(Source records)
####

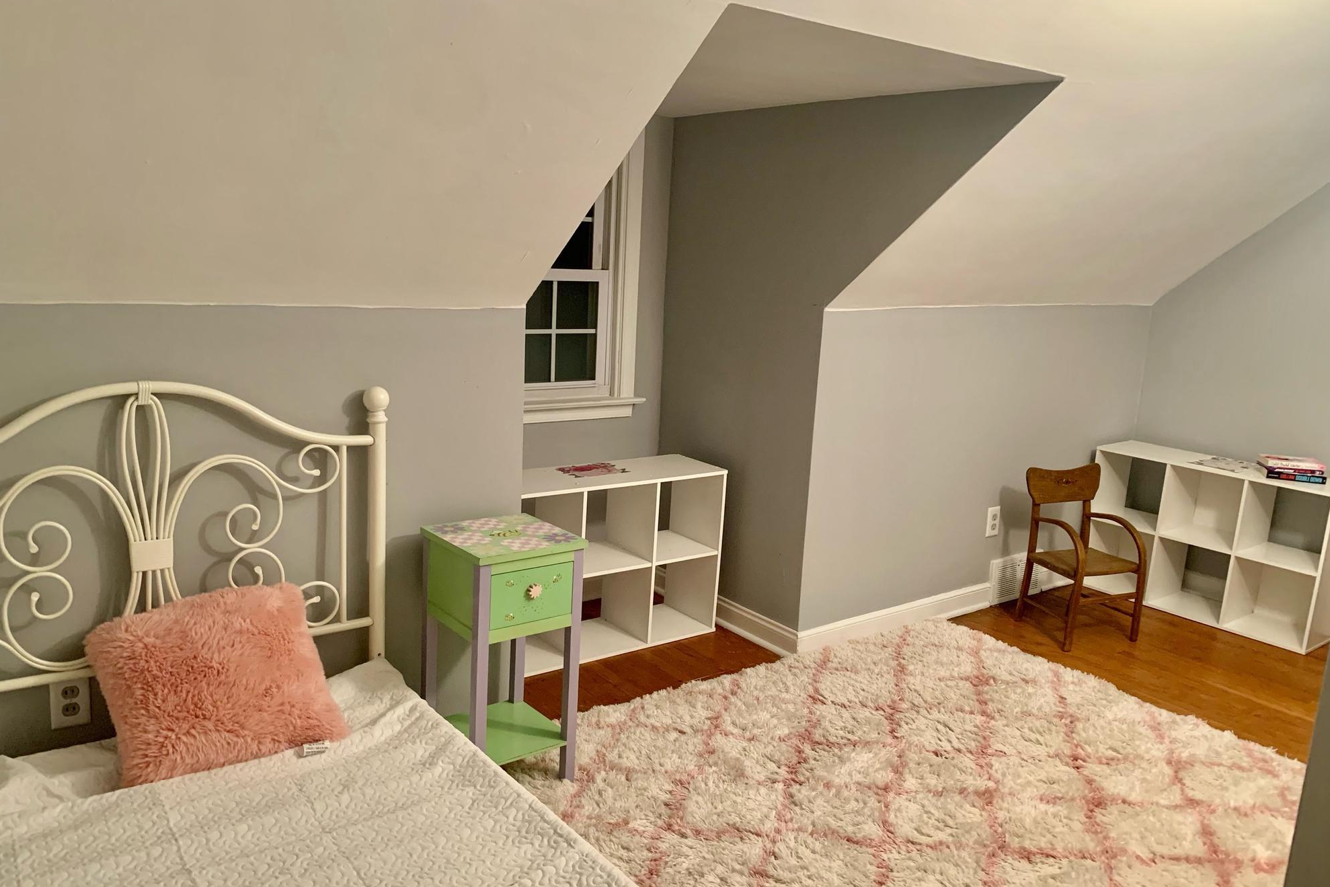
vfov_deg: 46.4
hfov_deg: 65.5
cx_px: 655
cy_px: 479
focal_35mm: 28
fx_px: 1034
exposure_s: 1/40
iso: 320
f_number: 1.8
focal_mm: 4.25
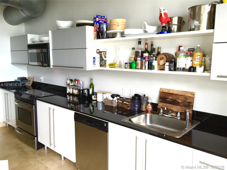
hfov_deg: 61.7
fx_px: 190
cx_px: 114
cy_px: 85
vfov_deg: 48.2
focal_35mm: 29
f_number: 2.2
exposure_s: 1/120
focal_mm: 4.15
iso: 50
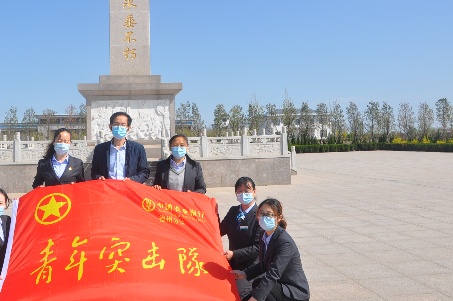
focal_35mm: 38
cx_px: 172
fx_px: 478
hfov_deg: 50.3
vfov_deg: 34.5
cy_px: 92
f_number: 10
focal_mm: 18
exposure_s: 1/400
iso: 200
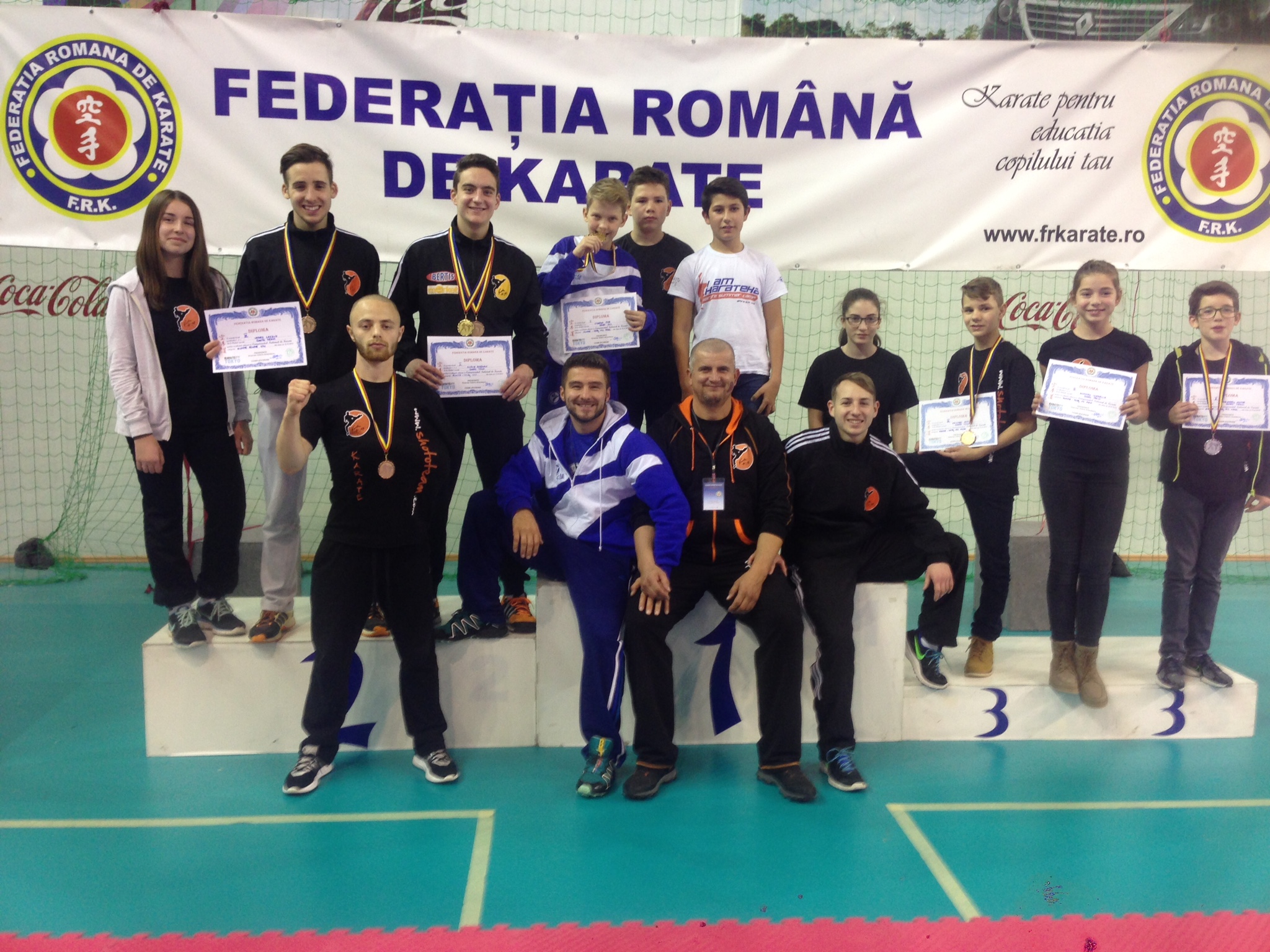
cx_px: 635
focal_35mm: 33
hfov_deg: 55.4
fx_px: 1211
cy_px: 476
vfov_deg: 42.9
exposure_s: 1/20
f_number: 2.4
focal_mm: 4.12
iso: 80
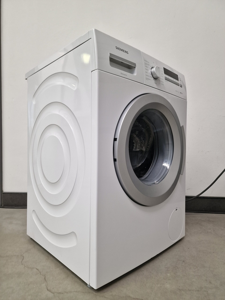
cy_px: 150
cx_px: 112
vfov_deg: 73.9
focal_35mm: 23
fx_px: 199
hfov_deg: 58.9
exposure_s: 1/100
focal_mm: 6.4
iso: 200
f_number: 1.8
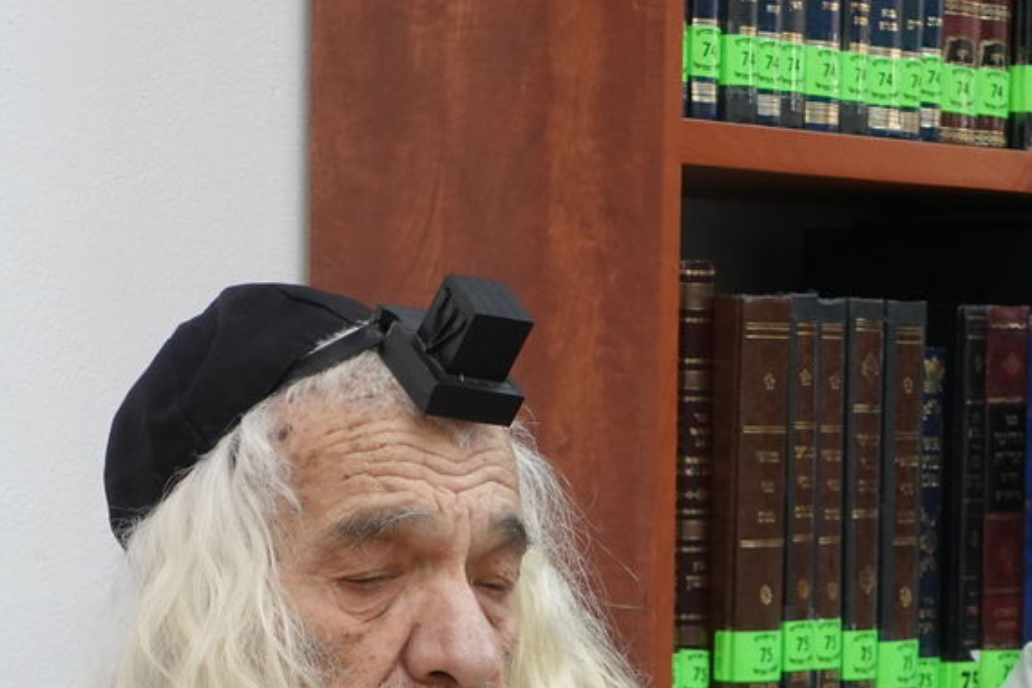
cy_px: 828
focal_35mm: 172
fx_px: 4930
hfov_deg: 11.9
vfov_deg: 7.9
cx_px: 635
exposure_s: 1/80
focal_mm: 25.7
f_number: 2.8
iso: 640
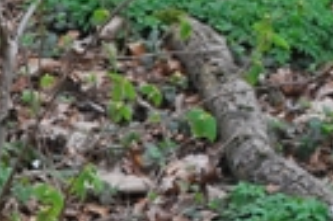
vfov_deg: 3.6
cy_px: 210
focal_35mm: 379
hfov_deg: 5.3
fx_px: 3504
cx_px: -338
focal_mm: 55
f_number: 10
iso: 1600
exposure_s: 1/400
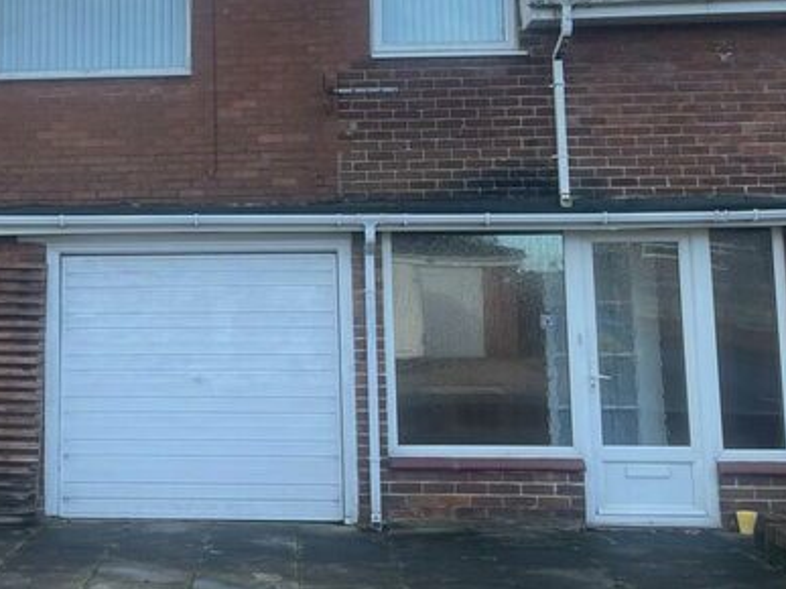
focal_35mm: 47
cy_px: 200
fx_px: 1067
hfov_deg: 39.2
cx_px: 181
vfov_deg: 30.7
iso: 32
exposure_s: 1/874
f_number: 1.6
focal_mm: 5.1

####

The task: Leave the pictures aside and give the records above back word for word.

Answer area:
vfov_deg: 46.4
hfov_deg: 65.5
cx_px: 655
cy_px: 479
focal_35mm: 28
fx_px: 1034
exposure_s: 1/40
iso: 320
f_number: 1.8
focal_mm: 4.25
hfov_deg: 61.7
fx_px: 190
cx_px: 114
cy_px: 85
vfov_deg: 48.2
focal_35mm: 29
f_number: 2.2
exposure_s: 1/120
focal_mm: 4.15
iso: 50
focal_35mm: 38
cx_px: 172
fx_px: 478
hfov_deg: 50.3
vfov_deg: 34.5
cy_px: 92
f_number: 10
focal_mm: 18
exposure_s: 1/400
iso: 200
cx_px: 635
focal_35mm: 33
hfov_deg: 55.4
fx_px: 1211
cy_px: 476
vfov_deg: 42.9
exposure_s: 1/20
f_number: 2.4
focal_mm: 4.12
iso: 80
cy_px: 150
cx_px: 112
vfov_deg: 73.9
focal_35mm: 23
fx_px: 199
hfov_deg: 58.9
exposure_s: 1/100
focal_mm: 6.4
iso: 200
f_number: 1.8
cy_px: 828
focal_35mm: 172
fx_px: 4930
hfov_deg: 11.9
vfov_deg: 7.9
cx_px: 635
exposure_s: 1/80
focal_mm: 25.7
f_number: 2.8
iso: 640
vfov_deg: 3.6
cy_px: 210
focal_35mm: 379
hfov_deg: 5.3
fx_px: 3504
cx_px: -338
focal_mm: 55
f_number: 10
iso: 1600
exposure_s: 1/400
focal_35mm: 47
cy_px: 200
fx_px: 1067
hfov_deg: 39.2
cx_px: 181
vfov_deg: 30.7
iso: 32
exposure_s: 1/874
f_number: 1.6
focal_mm: 5.1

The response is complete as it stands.